Exercise instructions:
Every line with the string "Microsoft" in it belongs in your answer, so copy them all from the data.

Material supplied Start Marker

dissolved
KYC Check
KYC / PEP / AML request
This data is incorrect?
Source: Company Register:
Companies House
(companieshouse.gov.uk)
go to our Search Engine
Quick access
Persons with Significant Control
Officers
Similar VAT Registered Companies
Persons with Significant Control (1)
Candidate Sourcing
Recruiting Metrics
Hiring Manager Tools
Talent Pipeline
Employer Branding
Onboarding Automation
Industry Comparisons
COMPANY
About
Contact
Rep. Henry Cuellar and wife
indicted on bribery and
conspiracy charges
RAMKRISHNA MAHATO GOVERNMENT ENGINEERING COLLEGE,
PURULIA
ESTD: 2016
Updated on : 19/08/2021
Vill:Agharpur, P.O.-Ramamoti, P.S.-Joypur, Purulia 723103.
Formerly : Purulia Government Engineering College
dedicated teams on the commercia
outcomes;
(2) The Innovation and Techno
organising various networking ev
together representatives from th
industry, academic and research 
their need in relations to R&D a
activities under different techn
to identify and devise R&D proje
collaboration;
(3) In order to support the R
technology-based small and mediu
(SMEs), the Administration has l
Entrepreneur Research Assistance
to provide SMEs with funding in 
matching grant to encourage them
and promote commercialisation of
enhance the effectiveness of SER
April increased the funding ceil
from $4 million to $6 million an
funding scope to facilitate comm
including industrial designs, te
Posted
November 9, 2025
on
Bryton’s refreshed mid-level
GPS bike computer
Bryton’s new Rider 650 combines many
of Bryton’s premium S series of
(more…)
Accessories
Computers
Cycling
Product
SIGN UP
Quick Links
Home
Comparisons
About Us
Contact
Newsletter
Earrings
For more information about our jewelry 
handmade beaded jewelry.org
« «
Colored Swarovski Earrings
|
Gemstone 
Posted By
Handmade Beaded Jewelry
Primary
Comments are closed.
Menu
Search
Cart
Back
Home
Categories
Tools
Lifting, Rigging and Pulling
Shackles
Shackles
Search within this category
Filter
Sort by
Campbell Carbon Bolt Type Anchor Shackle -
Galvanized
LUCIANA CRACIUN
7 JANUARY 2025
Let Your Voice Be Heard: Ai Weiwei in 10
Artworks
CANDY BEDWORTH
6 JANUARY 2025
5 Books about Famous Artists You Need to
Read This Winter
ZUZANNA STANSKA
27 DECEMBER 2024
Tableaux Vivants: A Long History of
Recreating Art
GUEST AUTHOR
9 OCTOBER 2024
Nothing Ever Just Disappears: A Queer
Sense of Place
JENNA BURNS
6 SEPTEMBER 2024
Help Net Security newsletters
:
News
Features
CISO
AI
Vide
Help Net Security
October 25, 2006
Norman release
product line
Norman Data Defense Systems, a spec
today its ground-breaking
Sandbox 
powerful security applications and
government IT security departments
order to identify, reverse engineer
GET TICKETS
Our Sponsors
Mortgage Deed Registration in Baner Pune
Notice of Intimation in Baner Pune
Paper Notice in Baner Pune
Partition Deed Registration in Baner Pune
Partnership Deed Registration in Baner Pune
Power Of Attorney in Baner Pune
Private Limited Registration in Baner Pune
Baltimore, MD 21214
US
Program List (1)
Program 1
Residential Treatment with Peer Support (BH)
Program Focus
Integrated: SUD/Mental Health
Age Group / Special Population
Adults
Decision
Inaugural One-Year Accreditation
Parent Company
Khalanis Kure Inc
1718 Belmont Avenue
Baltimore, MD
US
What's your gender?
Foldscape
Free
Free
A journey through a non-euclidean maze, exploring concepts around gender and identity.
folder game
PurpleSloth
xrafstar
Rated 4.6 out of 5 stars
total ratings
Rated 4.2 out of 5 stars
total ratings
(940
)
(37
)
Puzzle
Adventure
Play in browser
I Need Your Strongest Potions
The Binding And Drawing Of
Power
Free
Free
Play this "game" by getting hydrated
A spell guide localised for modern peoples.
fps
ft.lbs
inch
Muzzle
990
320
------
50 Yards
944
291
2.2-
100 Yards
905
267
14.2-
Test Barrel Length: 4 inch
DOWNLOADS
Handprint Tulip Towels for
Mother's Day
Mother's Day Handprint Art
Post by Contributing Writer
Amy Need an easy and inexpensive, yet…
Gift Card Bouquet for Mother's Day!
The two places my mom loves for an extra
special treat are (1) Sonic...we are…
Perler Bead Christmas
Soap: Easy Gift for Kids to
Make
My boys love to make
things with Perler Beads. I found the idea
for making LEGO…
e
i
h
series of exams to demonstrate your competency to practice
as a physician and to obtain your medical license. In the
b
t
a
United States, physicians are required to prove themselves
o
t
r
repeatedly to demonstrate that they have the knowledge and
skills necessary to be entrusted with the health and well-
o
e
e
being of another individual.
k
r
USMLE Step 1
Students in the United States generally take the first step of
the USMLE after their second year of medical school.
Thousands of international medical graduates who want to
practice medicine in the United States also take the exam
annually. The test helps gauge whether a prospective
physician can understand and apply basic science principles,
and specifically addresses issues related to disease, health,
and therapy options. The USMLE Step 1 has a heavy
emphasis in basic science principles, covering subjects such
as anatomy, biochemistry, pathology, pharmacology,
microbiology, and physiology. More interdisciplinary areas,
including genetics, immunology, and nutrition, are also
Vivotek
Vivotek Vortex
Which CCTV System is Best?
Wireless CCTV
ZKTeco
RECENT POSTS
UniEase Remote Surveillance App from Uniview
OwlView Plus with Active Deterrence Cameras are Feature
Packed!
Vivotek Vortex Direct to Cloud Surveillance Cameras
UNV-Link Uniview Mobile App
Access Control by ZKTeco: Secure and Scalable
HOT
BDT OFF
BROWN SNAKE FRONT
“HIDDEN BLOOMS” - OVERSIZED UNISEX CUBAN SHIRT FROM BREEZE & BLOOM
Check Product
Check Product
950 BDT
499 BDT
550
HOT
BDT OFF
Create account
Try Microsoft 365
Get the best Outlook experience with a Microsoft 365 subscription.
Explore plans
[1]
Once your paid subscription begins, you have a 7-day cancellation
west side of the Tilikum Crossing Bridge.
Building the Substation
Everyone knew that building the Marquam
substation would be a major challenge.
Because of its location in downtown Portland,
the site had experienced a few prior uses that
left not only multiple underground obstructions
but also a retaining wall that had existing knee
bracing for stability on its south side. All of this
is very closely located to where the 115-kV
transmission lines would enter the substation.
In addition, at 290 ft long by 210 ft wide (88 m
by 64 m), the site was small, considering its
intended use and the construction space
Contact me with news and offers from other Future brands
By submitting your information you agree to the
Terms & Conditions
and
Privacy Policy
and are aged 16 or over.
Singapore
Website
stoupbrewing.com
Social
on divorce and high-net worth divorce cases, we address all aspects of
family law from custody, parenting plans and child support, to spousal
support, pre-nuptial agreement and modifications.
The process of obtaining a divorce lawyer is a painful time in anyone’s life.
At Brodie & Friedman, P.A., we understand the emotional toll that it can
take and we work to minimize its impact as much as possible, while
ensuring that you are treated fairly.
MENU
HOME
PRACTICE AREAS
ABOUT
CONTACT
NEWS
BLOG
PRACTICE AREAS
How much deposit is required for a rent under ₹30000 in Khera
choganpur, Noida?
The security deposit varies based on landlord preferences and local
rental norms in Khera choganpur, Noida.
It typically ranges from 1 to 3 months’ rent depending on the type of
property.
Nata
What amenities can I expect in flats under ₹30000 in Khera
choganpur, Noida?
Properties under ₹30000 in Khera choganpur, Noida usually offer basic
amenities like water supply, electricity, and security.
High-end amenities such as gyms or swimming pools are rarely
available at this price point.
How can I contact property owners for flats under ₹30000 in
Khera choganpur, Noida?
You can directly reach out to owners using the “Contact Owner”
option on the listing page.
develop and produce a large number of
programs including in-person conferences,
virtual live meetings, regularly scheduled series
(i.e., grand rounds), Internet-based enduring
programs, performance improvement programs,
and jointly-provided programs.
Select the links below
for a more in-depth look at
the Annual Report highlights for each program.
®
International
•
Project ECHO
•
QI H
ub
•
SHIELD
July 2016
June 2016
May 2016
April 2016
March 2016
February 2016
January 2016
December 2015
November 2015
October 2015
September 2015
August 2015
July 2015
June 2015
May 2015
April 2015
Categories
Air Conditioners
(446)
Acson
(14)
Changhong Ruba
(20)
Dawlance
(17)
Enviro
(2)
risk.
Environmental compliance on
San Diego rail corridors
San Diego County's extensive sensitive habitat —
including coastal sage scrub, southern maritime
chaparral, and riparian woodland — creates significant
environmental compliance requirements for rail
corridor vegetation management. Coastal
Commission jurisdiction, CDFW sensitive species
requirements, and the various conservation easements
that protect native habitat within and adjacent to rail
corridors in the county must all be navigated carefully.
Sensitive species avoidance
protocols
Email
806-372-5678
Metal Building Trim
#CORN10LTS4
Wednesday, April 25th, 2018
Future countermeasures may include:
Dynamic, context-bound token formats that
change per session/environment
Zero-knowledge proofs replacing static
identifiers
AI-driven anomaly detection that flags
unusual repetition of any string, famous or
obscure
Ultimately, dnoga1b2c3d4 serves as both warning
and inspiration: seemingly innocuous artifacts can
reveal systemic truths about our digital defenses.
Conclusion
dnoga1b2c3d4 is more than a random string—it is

Material supplied End Marker

Worked solution:
Try Microsoft 365
Get the best Outlook experience with a Microsoft 365 subscription.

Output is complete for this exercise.